While the U.S. carrier space is doing some dramatic flips as of late, the worldwide vendor market is quietly changing as old stalwarts like Motorola acquire upstarts to try to regain lost position, and new entrants gain traction-and more importantly, contracts.
Even as U.S. industry salivates over the prospect of winning contracts in China, Chinese vendors are quietly making inroads into the United States and Europe. European and North American companies rule today’s infrastructure business: Ericsson is No. 1, followed by Nokia. The battle for the remaining spots is littered with North American and European-based businesses: Alcatel, Lucent, Motorola, Nortel and Siemens.
But will it look that way five years from now?
European and U.S. vendors also ruled the handset space for years, but now Korea-based Samsung and LG are serious contenders in the worldwide phone market, holding the No. 2 and No. 5 positions, respectively.
Earlier this month ClearTalk launched services in El Centro, Calif., and Yuma, Ariz., using equipment from Chinese vendor Huawei Technologies Co. Ltd.
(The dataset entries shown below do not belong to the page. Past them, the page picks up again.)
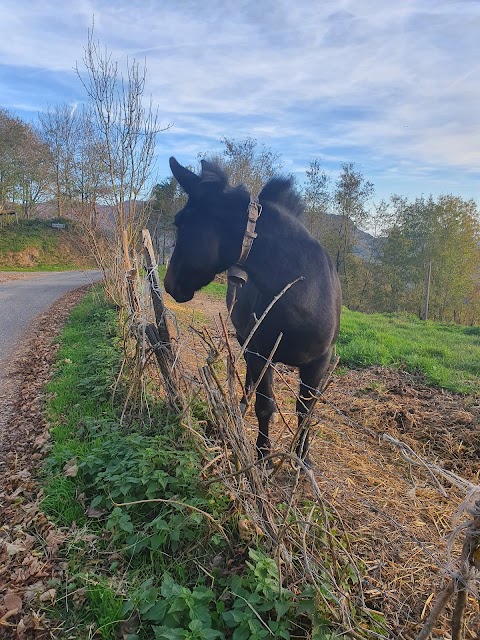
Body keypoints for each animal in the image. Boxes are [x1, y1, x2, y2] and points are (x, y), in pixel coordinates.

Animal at [165, 155, 342, 464]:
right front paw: (262, 457)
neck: (303, 294)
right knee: (250, 379)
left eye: (181, 224)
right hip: (246, 341)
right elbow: (265, 406)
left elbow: (305, 412)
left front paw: (302, 459)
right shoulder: (261, 353)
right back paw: (242, 402)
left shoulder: (319, 362)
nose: (168, 283)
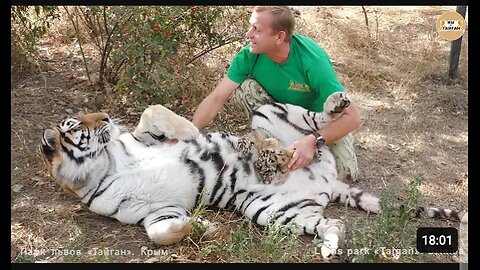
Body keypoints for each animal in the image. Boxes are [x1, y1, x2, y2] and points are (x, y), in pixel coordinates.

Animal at [41, 96, 468, 258]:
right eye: (77, 124)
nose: (106, 117)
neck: (106, 163)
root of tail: (329, 183)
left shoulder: (146, 138)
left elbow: (155, 114)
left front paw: (194, 134)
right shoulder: (154, 210)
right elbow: (160, 233)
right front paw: (204, 229)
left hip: (271, 112)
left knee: (317, 123)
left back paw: (332, 106)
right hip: (276, 211)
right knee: (334, 225)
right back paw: (329, 248)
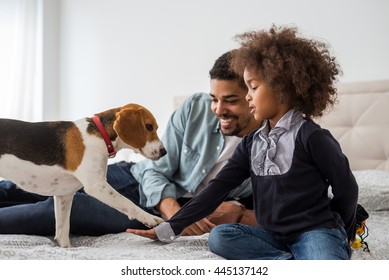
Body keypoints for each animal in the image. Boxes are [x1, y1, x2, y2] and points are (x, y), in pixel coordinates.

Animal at [0, 103, 165, 247]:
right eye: (149, 127)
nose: (164, 152)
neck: (101, 133)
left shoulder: (64, 195)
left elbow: (63, 231)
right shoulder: (97, 186)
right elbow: (127, 202)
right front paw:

Huawei (FutureWei in the United States) is determined to be a player outside of China, and it seems to be succeeding.
The privately held company said its foreign sales exceeded domestic Chinese sales for the first time in 2003. Further, Huawei has 66-percent market share in the burgeoning CDMA 450 MHz deployment market. Not bad for a company founded in 1988.
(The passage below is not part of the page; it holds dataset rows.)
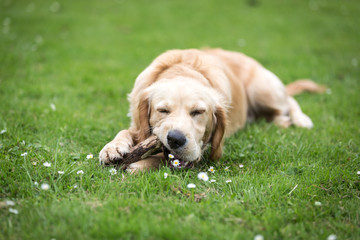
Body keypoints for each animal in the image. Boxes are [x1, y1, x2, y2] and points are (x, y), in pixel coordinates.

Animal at [99, 47, 326, 170]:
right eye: (162, 111)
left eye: (198, 112)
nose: (175, 139)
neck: (184, 69)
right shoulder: (137, 123)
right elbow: (127, 131)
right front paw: (112, 147)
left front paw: (140, 164)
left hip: (262, 89)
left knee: (289, 100)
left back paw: (300, 119)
Samsung and LG also planned to be major infrastructure players in the United States, but have yet to make much impact. Nevertheless, you can’t argue with their successes in the handset business.
Will Huawei make a dent in the tough U.S. market? ClearTalk President Glenn Ishihara thinks so: “It’s like sushi and cappuccino. Twenty years ago you couldn’t get it; now you can’t get away from it.”